Let's say you want to find out how many bathrooms the average American home has. All you got to do is serve up a nice family size portion of my now world famous liver spaghetti and before you know it, the number of people missing from the table is the exact number of bathrooms in the house — adjusted, of course, for the number of family dogs that usually beg for food under the table and are now puking all over the floor on your kid's gym bag that you told her to put away when she walked in the door but she didn't do it because the phone was ringing and now she won't touch the bag because YOU MADE THE DOG SICK NOT ME SO WHY SHOULD I CLEAN UP A BUNCH OF JUNK THAT'S SO BAD THE DOG CAN'T EVEN KEEP IT DOWN.
Enter genetics. The Kid is now 14-years old. Taking cooking lessons from She Who Must Be Obeyed.
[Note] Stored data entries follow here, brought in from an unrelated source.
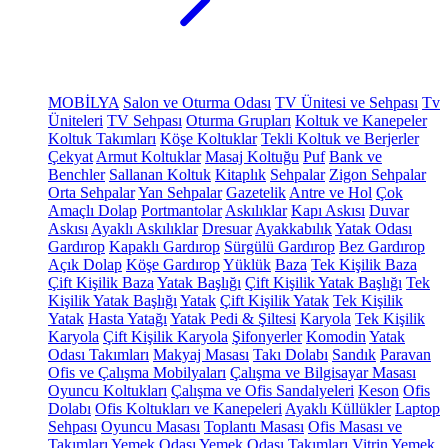
MOBİLYA
Salon ve Oturma Odası
TV Ünitesi ve Sehpası
Tv
Üniteleri
TV Sehpası
Oturma Grupları
Koltuk ve Kanepeler
Koltuk Takımları
Köşe Koltuklar
Tekli Koltuk ve Berjerler
Çekyat
Armut Koltuklar
Masaj Koltuğu
Puf
Bank ve
Benchler
Sallanan Koltuk
Kitaplık
Sehpalar
Zigon Sehpalar
Orta Sehpalar
Yan Sehpalar
Gazetelik
Antre ve Hol
Çok
Amaçlı Dolap
Portmantolar
Askılıklar
Kapı Askısı
Duvar
Askısı
Ayaklı Askılıklar
Dresuar
Ayakkabılık
Yatak Odası
Gardırop
Kapaklı Gardırop
Sürgülü Gardırop
Bez Gardırop
Açık Dolap
Köşe Gardırop
Yüklük
Baza
Tek Kişilik Baza
Çift Kişilik Baza
Yatak Başlığı
Çift Kişilik Yatak Başlığı
Tek
Kişilik Yatak Başlığı
Yatak
Çift Kişilik Yatak
Tek Kişilik
Yatak
Hasta Yatağı
Yatak Pedi & Şiltesi
Karyola
Tek Kişilik
Karyola
Çift Kişilik Karyola
Şifonyerler
Komodin
Yatak
Odası Takımları
Makyaj Masası
Takı Dolabı
Sandık
Paravan
Ofis ve Çalışma Mobilyaları
Çalışma ve Bilgisayar Masası
Oyuncu Koltukları
Çalışma ve Ofis Sandalyeleri
Keson
Ofis
Dolabı
Ofis Koltukları ve Kanepeleri
Ayaklı Küllükler
Laptop
Sehpası
Oyuncu Masası
Toplantı Masası
Ofis Masası ve
Takımları
Yemek Odası
Yemek Odası Takımları
Vitrin
Yemek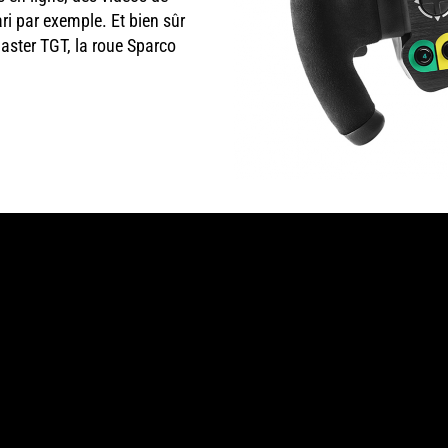
ri par exemple. Et bien sûr
aster TGT, la roue Sparco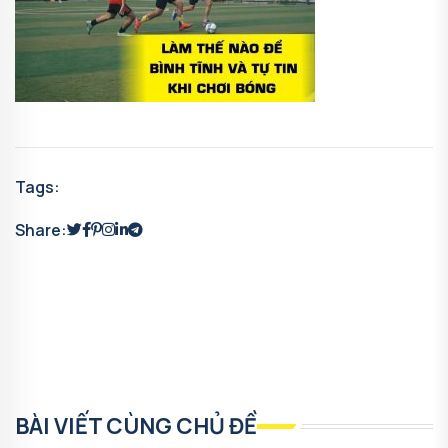
Tags:
Share:
BÀI VIẾT CÙNG CHỦ ĐỀ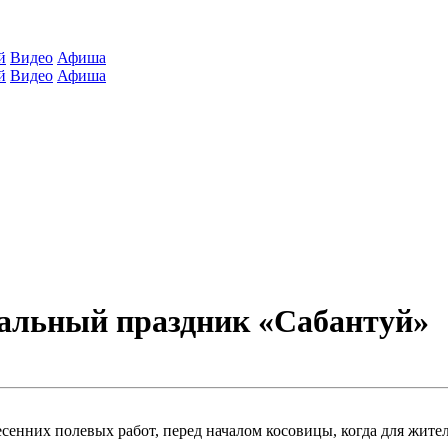
й
Видео
Афиша
й
Видео
Афиша
альный праздник «Сабантуй»
есенних полевых работ, перед началом косовицы, когда для жит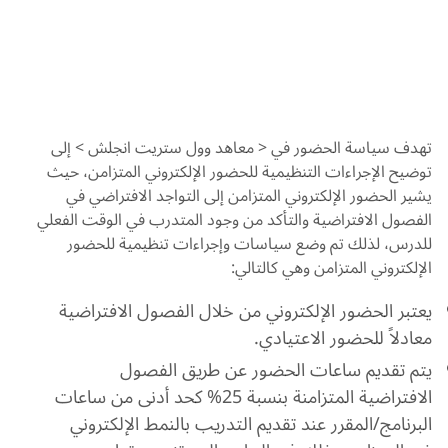
تهدف سياسة الحضور في < معاهد وول ستريت انجلش > إلى
توضيح الإجراءات التنظيمية للحضور الإلكتروني المتزامن، حيث
يشير الحضور الإلكتروني المتزامن إلى التواجد الافتراضي في
الفصول الافتراضية والتأكد من وجود المتدرب في الوقت الفعلي
للدرس، لذلك تم وضع سياسات وإجراءات تنظيمية للحضور
الإلكتروني المتزامن وهي كالتالي:
يعتبر الحضور الإلكتروني من خلال الفصول الافتراضية
معادلاً للحضور الاعتيادي.
يتم تقديم ساعات الحضور عن طريق الفصول
الافتراضية المتزامنة بنسبة 25% كحد أدنى من ساعات
البرنامج/المقرر عند تقديم التدريب بالنمط الإلكتروني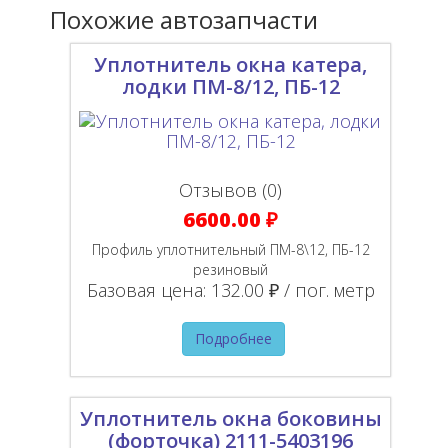
Похожие автозапчасти
Уплотнитель окна катера,
лодки ПМ-8/12, ПБ-12
Отзывов (0)
6600.00 ₽
Профиль уплотнительный ПМ-8\12, ПБ-12
резиновый
Базовая цена:
132.00 ₽ / пог. метр
Подробнее
Уплотнитель окна боковины
(форточка) 2111-5403196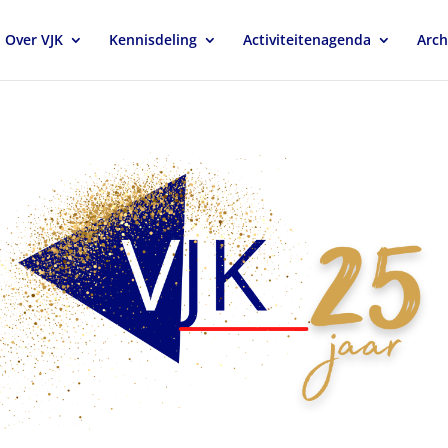
Over VJK
Kennisdeling
Activiteitenagenda
Arch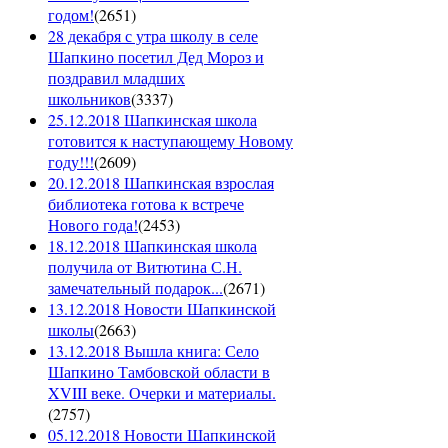
годом!
(
2651
)
28 декабря с утра школу в селе
Шапкино посетил Дед Мороз и
поздравил младших
школьников
(
3337
)
25.12.2018 Шапкинская школа
готовится к наступающему Новому
году!!!
(
2609
)
20.12.2018 Шапкинская взрослая
библиотека готова к встрече
Нового года!
(
2453
)
18.12.2018 Шапкинская школа
получила от Витютина С.Н.
замечательный подарок...
(
2671
)
13.12.2018 Новости Шапкинской
школы
(
2663
)
13.12.2018 Вышла книга: Село
Шапкино Тамбовской области в
XVIII веке. Очерки и материалы.
(
2757
)
05.12.2018 Новости Шапкинской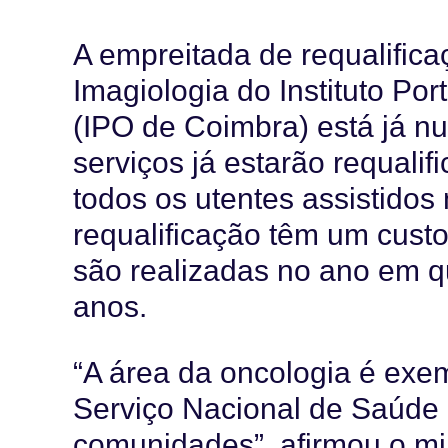
A empreitada de requalificaç
Imagiologia do Instituto P
(IPO de Coimbra) está já n
serviços já estarão requalif
todos os utentes assistidos 
requalificação têm um cust
são realizadas no ano em 
anos.
“A área da oncologia é exem
Serviço Nacional de Saúde
comunidades”, afirmou o mi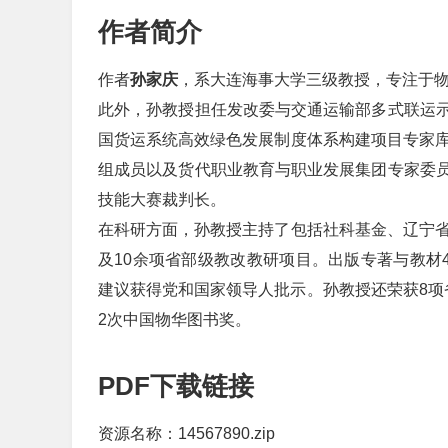
作者简介
作者
孙家庆
，系大连海事大学三级教授，专注于
此外，孙教授担任发改委与交通运输部多式联运
国货运系统高效绿色发展制度体系构建项目专家库
组成员以及货代职业教育与职业发展集团专家委
技能大赛裁判长。
在科研方面，孙教授主持了包括社科基金、辽宁省
及10余项省部级教改教研项目。出版专著与教材
建议获得党和国家领导人批示。孙教授还荣获8项
2次中国物华图书奖。
PDF下载链接
资源名称：14567890.zip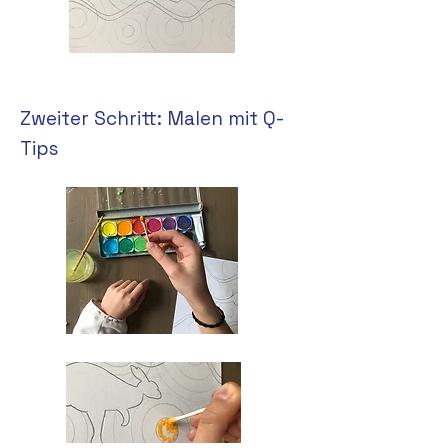
Zweiter Schritt: Malen mit Q-
Tips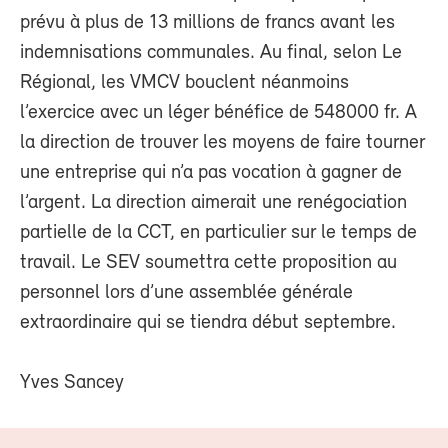
prévu à plus de 13 millions de francs avant les
indemnisations communales. Au final, selon Le
Régional, les VMCV bouclent néanmoins
l’exercice avec un léger bénéfice de 548000 fr. A
la direction de trouver les moyens de faire tourner
une entreprise qui n’a pas vocation à gagner de
l’argent. La direction aimerait une renégociation
partielle de la CCT, en particulier sur le temps de
travail. Le SEV soumettra cette proposition au
personnel lors d’une assemblée générale
extraordinaire qui se tiendra début septembre.
Yves Sancey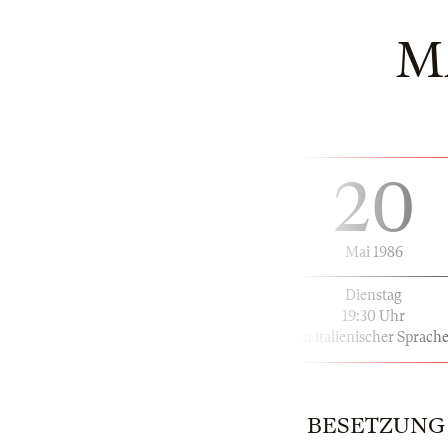
M
20
Mai 1986
Dienstag
19:30 Uhr
in italienischer Sprach
BESETZUNG |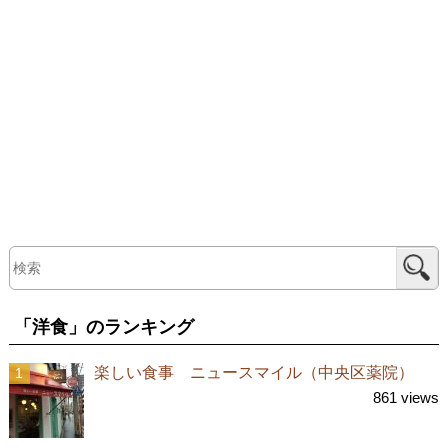
「洋食」のランキング
楽しい食事 ニュースマイル（中央区薬院）
861 views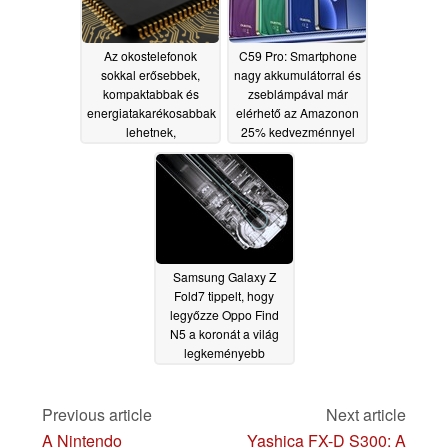
Az okostelefonok
C59 Pro: Smartphone
sokkal erősebbek,
nagy akkumulátorral és
kompaktabbak és
zseblámpával már
energiatakarékosabbak
elérhető az Amazonon
lehetnek,
25% kedvezménnyel
köszönhetően a nagy
06/23/2025
áttörésnek
07/27/2025
Samsung Galaxy Z
Fold7 tippelt, hogy
legyőzze Oppo Find
N5 a koronát a világ
legkeményebb
összehajtható
smartphone
03/05/2025
Previous article
Next article
A Nintendo
Yashica FX-D S300: A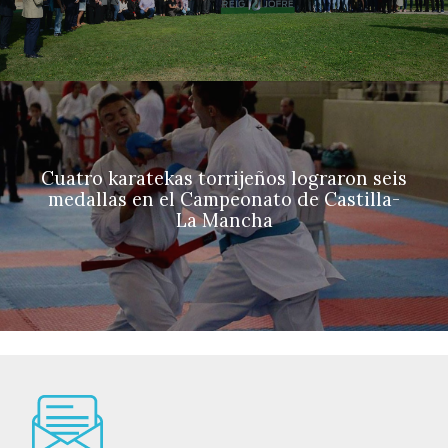
Cuatro karatekas torrijeños lograron seis
medallas en el Campeonato de Castilla-
La Mancha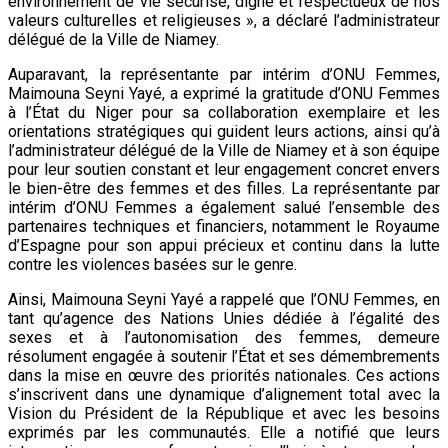
environnement de vie sécurisé, digne et respectueux de nos
valeurs culturelles et religieuses », a déclaré l’administrateur
délégué de la Ville de Niamey.
Auparavant, la représentante par intérim d’ONU Femmes,
Maimouna Seyni Yayé, a exprimé la gratitude d’ONU Femmes
à l’État du Niger pour sa collaboration exemplaire et les
orientations stratégiques qui guident leurs actions, ainsi qu’à
l’administrateur délégué de la Ville de Niamey et à son équipe
pour leur soutien constant et leur engagement concret envers
le bien-être des femmes et des filles. La représentante par
intérim d’ONU Femmes a également salué l’ensemble des
partenaires techniques et financiers, notamment le Royaume
d’Espagne pour son appui précieux et continu dans la lutte
contre les violences basées sur le genre.
Ainsi, Maimouna Seyni Yayé a rappelé que l’ONU Femmes, en
tant qu’agence des Nations Unies dédiée à l’égalité des
sexes et à l’autonomisation des femmes, demeure
résolument engagée à soutenir l’État et ses démembrements
dans la mise en œuvre des priorités nationales. Ces actions
s’inscrivent dans une dynamique d’alignement total avec la
Vision du Président de la République et avec les besoins
exprimés par les communautés. Elle a notifié que leurs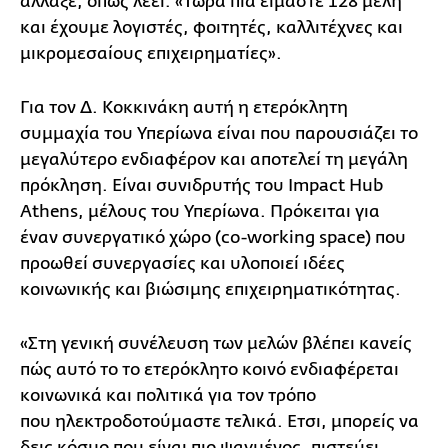
άλλαξε, όπως λέει: «Τώρα πια είμαστε 128 μέλη
και έχουμε λογιστές, φοιτητές, καλλιτέχνες και
μικρομεσαίους επιχειρηματίες».
Για τον Δ. Κοκκινάκη αυτή η ετερόκλητη
συμμαχία του Υπερίωνα είναι που παρουσιάζει το
μεγαλύτερο ενδιαφέρον και αποτελεί τη μεγάλη
πρόκληση. Είναι συνιδρυτής του Impact Hub
Athens, μέλους του Υπερίωνα. Πρόκειται για
έναν συνεργατικό χώρο (co-working space) που
προωθεί συνεργασίες και υλοποιεί ιδέες
κοινωνικής και βιώσιμης επιχειρηματικότητας.
«Στη γενική συνέλευση των μελών βλέπει κανείς
πώς αυτό το το ετερόκλητο κοινό ενδιαφέρεται
κοινωνικά και πολιτικά για τον τρόπο
που ηλεκτροδοτούμαστε τελικά. Ετσι, μπορείς να
δεις κόσμο που είναι πιο ψαγμένος, πιστεύει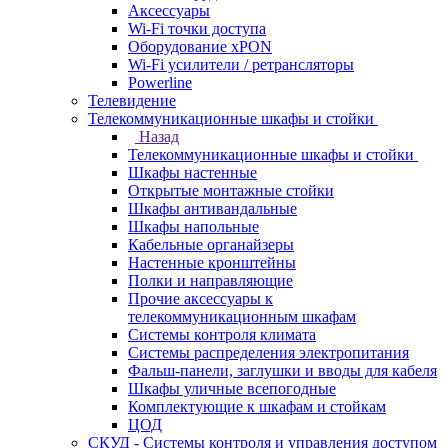
Аксессуары
Wi-Fi точки доступа
Оборудование хPON
Wi-Fi усилители / ретрансляторы
Powerline
Телевидение
Телекоммуникационные шкафы и стойки
Назад
Телекоммуникационные шкафы и стойки
Шкафы настенные
Открытые монтажные стойки
Шкафы антивандальные
Шкафы напольные
Кабельные органайзеры
Настенные кронштейны
Полки и направляющие
Прочие аксессуары к
телекоммуникационным шкафам
Системы контроля климата
Системы распределения электропитания
Фальш-панели, заглушки и вводы для кабеля
Шкафы уличные всепогодные
Комплектующие к шкафам и стойкам
ЦОД
СКУД - Системы контроля и управления доступом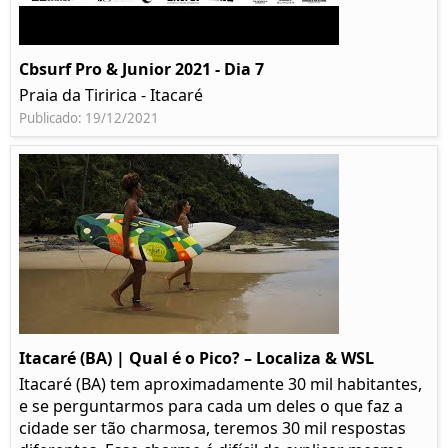
Cbsurf Pro & Junior 2021 - Dia 7
Praia da Tiririca - Itacaré
Publicado: 19/12/2021
Itacaré (BA) | Qual é o Pico? – Localiza & WSL​​
Itacaré (BA) tem aproximadamente 30 mil habitantes,
e se perguntarmos para cada um deles o que faz a
cidade ser tão charmosa, teremos 30 mil respostas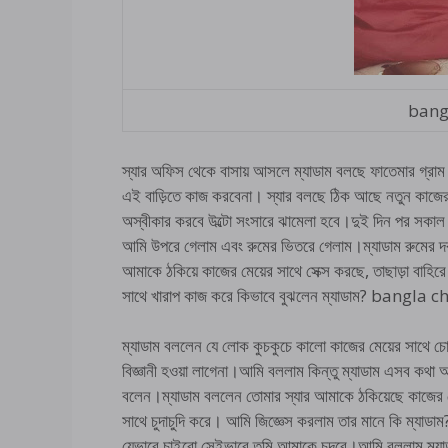
bang
স্যার অফিস থেকে বাসায় আসলে ম্যাডাম বলছে ফাতেমার গ্রাম
এই বাড়িতে কাজ করবেনা। স্যার বলছে ঠিক আছে নতুন কাজের ম
অস্বীকার করবে উল্টো সংসারে ঝামেলা হবে।দুই দিন পর স
আমি উপরে গেলাম এবং রুমের ভিতরে গেলাম।ম্যাডাম রুমের
আমাকে ঠকিয়ে কাজের মেয়ের সাথে সেক্স করছে, তাছাড়া বাহিরে
সাথে খারাপ কাজ করে কিভাবে বুঝলেন ম্যাডাম? bangla 
ম্যাডাম বললেন যে লোক কুচকুচে কালো কাজের মেয়ের সাথে চো
বিজ্ঞানী হওয়া লাগেনা।আমি বললাম কিন্তু ম্যাডাম এসব ক
বলেন।ম্যাডাম বললেন তোমার স্যার আমাকে ঠকিয়েছে কাজের 
সাথে চুদাচুদি করে। আমি জিজ্ঞেস করলাম তার মানে কি ম্যাড
যেভাবে চাইবো সেইভাবে তুমি আমাকে চুদবে।আমি বললাম ম্যা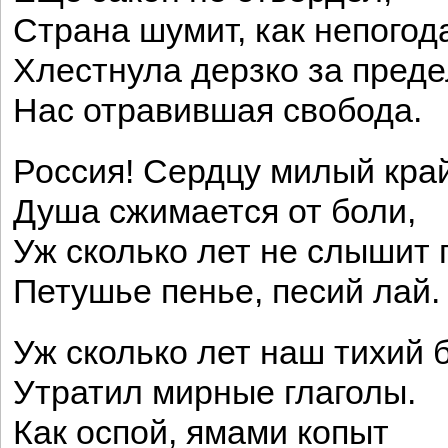
Страна шумит, как непогод
Хлестнула дерзко за преде
Нас отравившая свобода.
Россия! Сердцу милый край
Душа сжимается от боли,
Уж сколько лет не слышит 
Петушье пенье, песий лай.
Уж сколько лет наш тихий 
Утратил мирные глаголы.
Как оспой, ямами копыт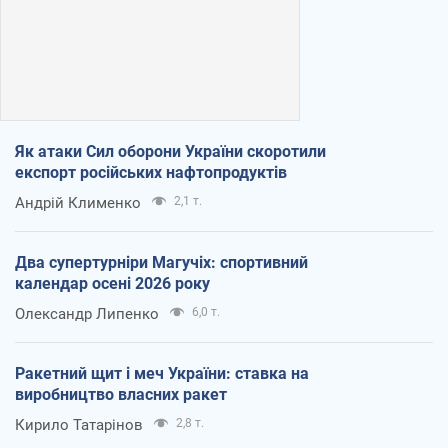
Як атаки Сил оборони України скоротили
експорт російських нафтопродуктів
Андрій Клименко
2,1 т.
Два супертурніри Магучіх: спортивний
календар осені 2026 року
Олександр Липенко
6,0 т.
Ракетний щит і меч України: ставка на
виробництво власних ракет
Кирило Татарінов
2,8 т.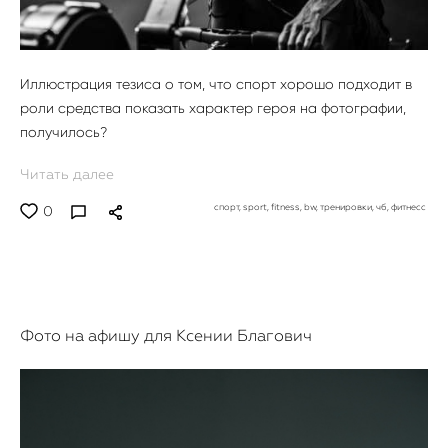
Иллюстрация тезиса о том, что спорт хорошо подходит в
роли средства показать характер героя на фотографии,
получилось?
Читать далее
спорт,
sport,
fitness,
bw,
тренировки,
чб,
фитнесс
0
Фото на афишу для Ксении Благович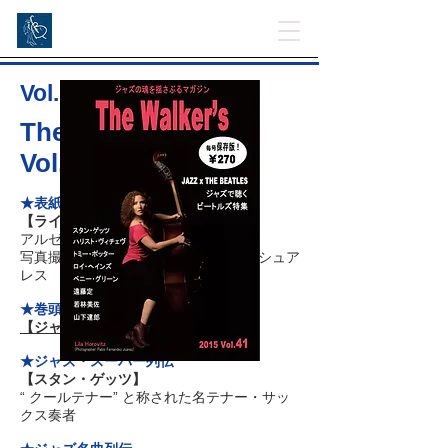
Vol. 41
The Walker's 2015
Vol.41
★表紙写真
【ライラ・ホロヴィッ】
アルゼンチン出身の女性ベーシスト
写真撮影：パブロ・フェルナンデス・シュア
レス
★巻頭特集
【ジャズで聴くビートルズ特集】
★ジャズ・スーパー列伝
【スタン・ゲッツ】
“ クールテナー” と称された名テナー・サッ
クス奏者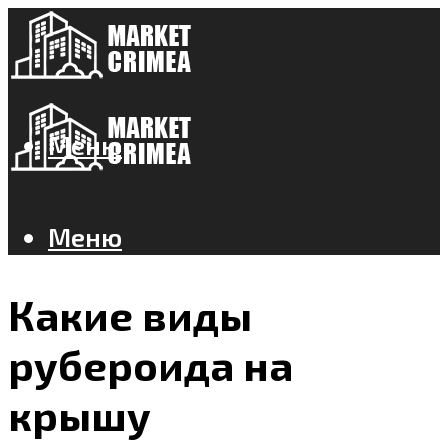
Меню
Меню
Какие виды
рубероида на
крышу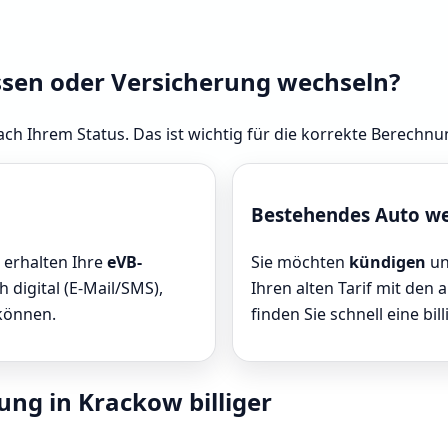
ssen oder Versicherung wechseln?
ach Ihrem Status. Das ist wichtig für die korrekte Berechn
Bestehendes Auto w
e erhalten Ihre
eVB-
Sie möchten
kündigen
un
 digital (E-Mail/SMS),
Ihren alten Tarif mit den 
 können.
finden Sie schnell eine bill
ung in Krackow billiger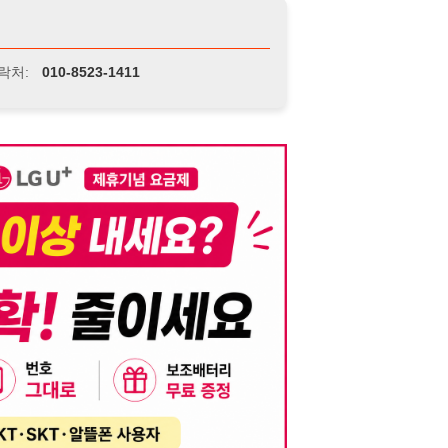
니다. 이를 위반할 경우 관련 법령 및 서비스 이용약관에 따라 법적 책임을 부
, 기재된 내용의 오류나 허위 정보로 인한 법적 책임 또한 작성자 본인에게 있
Feeding it to He Who Must Obey.
So one night my wife and I get home to discover that The Kid has cooked dinner and had an ugly bout with genetics, all in the same night.
I never told her the Craig Goodrich And The Great Goulash story. She decided all by herself to make tortellini for us. So she started out with equal parts of tortellini: three of us meant three cups of the pasta. Didn't look like enough once it got up on step into a rolling boil.
So she added three more cups. And then the package was almost empty so there was no sense in keeping the two cups left over. Now we're up to 8 cups of tortellini and the largest pot in the house. Actually, as it turned out, she needed the two largest pots in the house after she had The Ugly Boil Over Incident.
And that took away the pot she'd put aside for the three 64 ounce jars of Prego sauce. Which meant, by logical deduction of course, that the next best thing to use would be the three cast-iron high-sided frying pans we use to fry salmon in.
And since we were due home at any minute, everything cooks on 'High'. Or burns on 'High'. Yep. No doubt about it. That's MY girl. Taught her everything I know and she still don't know nothin'.
Sometimes it goes on like this for days and days. And then you learn how to cook. And then you don't. And then you've got enough fishy tortellini in the refrigerator to feed the entire Yupik Eskimo Nation. And then it gets worse.